On reading this, I remembered with fondness the library in my hometown. Some wonderful librarian in my town purchased the community subscription to Ms. Magazine and the Utne Reader. After my introduction to feminism, these were the only pro-woman texts I saw for two years until my own escape to college. During near-daily trips to the library I would check for the new issues incessantly, and secretly, lest anyone see me reading them. I found my first Douglas Coupland books there, and my first Simon and Garfunkel album; they loaned me all of Madeline L'Engle's books, a great deal of science fiction, Holocaust memoirs, The Bell Jar, literary biographies--most of my literary loves came from that one big room filled with books.

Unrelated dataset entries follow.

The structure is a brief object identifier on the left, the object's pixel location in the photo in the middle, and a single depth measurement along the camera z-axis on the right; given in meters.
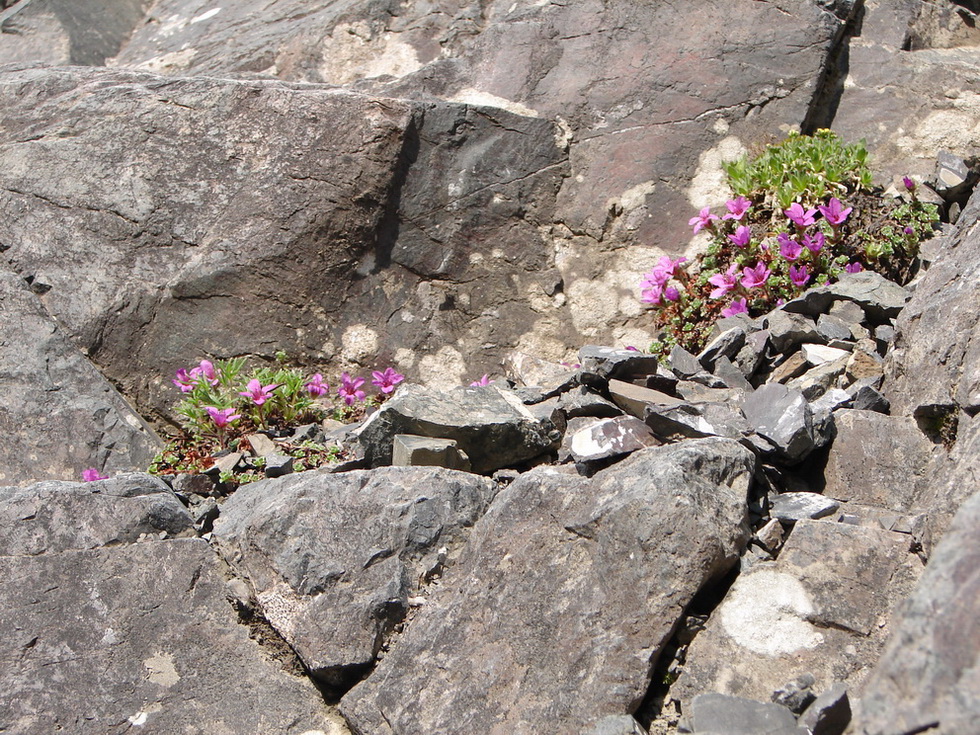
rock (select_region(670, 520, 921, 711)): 2.55
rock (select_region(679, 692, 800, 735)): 2.32
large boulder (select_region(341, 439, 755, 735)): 2.68
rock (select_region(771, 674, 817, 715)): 2.39
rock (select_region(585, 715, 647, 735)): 2.47
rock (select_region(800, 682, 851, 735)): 2.24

The people running that library were hardly leftist or even liberal; they most likely did not agree with the sentiments of those publications. But they had a commitment to open access and knowledge that I respect deeply, and that commitment was rare in small-town Iowa. So the arson that destroyed my hometown library was particularly traumatic. Some local ruffians threw firecrackers in the book-return box and gutted the structure, taking most of the collection in the fire. These young people were caught and punished as little as possible, due to family connections and most probably the low regard those in power felt towards the library.

Later, the library was rebuilt, bigger and more beautiful than before. I never felt the same about the new structure, though; it lacked the central fireplace and cozy surreptitiousness of the former building. The old stacks allowed me to disappear into books; the new were too open, too revealing, too few places for young feminists to hide.

Anyway, if there is one thing that is truly great about America, it is our libraries. I am sure that there is inequality in them, also, in where they are and in how fines accrue and in which writers and artists are represented in the collections. Nonetheless, they are the most promising institution we have, a source of hope for a free and educated future. The public libraries helped me escape; they have given some of my students access to a larger vision; and they helped Megan Phelps-Roper see a new light. Congratulations to all who leave lives directed by hate for lives directed by love and reading. May love and reading bless all of you this year!